[Opening Records provided section]
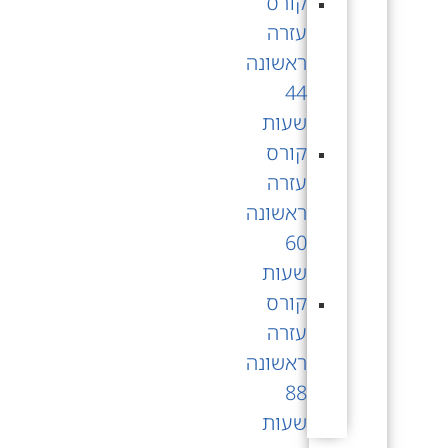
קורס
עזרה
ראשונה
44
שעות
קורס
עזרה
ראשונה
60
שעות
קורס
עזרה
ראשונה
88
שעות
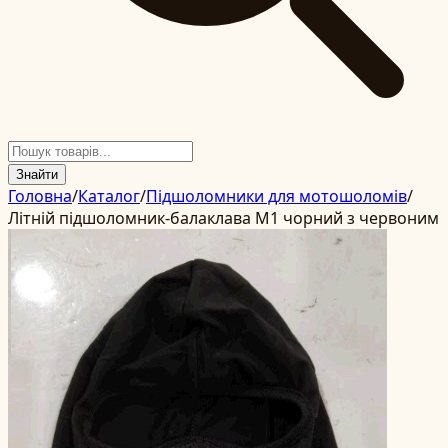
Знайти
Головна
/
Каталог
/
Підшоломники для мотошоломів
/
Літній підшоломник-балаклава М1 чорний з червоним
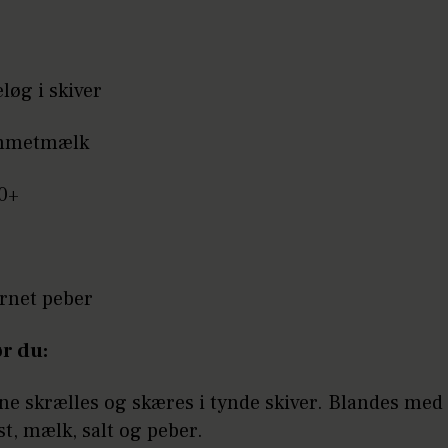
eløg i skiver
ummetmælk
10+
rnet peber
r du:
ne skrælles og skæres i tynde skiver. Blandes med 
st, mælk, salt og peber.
[Closing Records provided section]
Assignment =>
I'd like the number of lines in the listing above that contain the string "skiver", and only the number.

Exercise result =>
2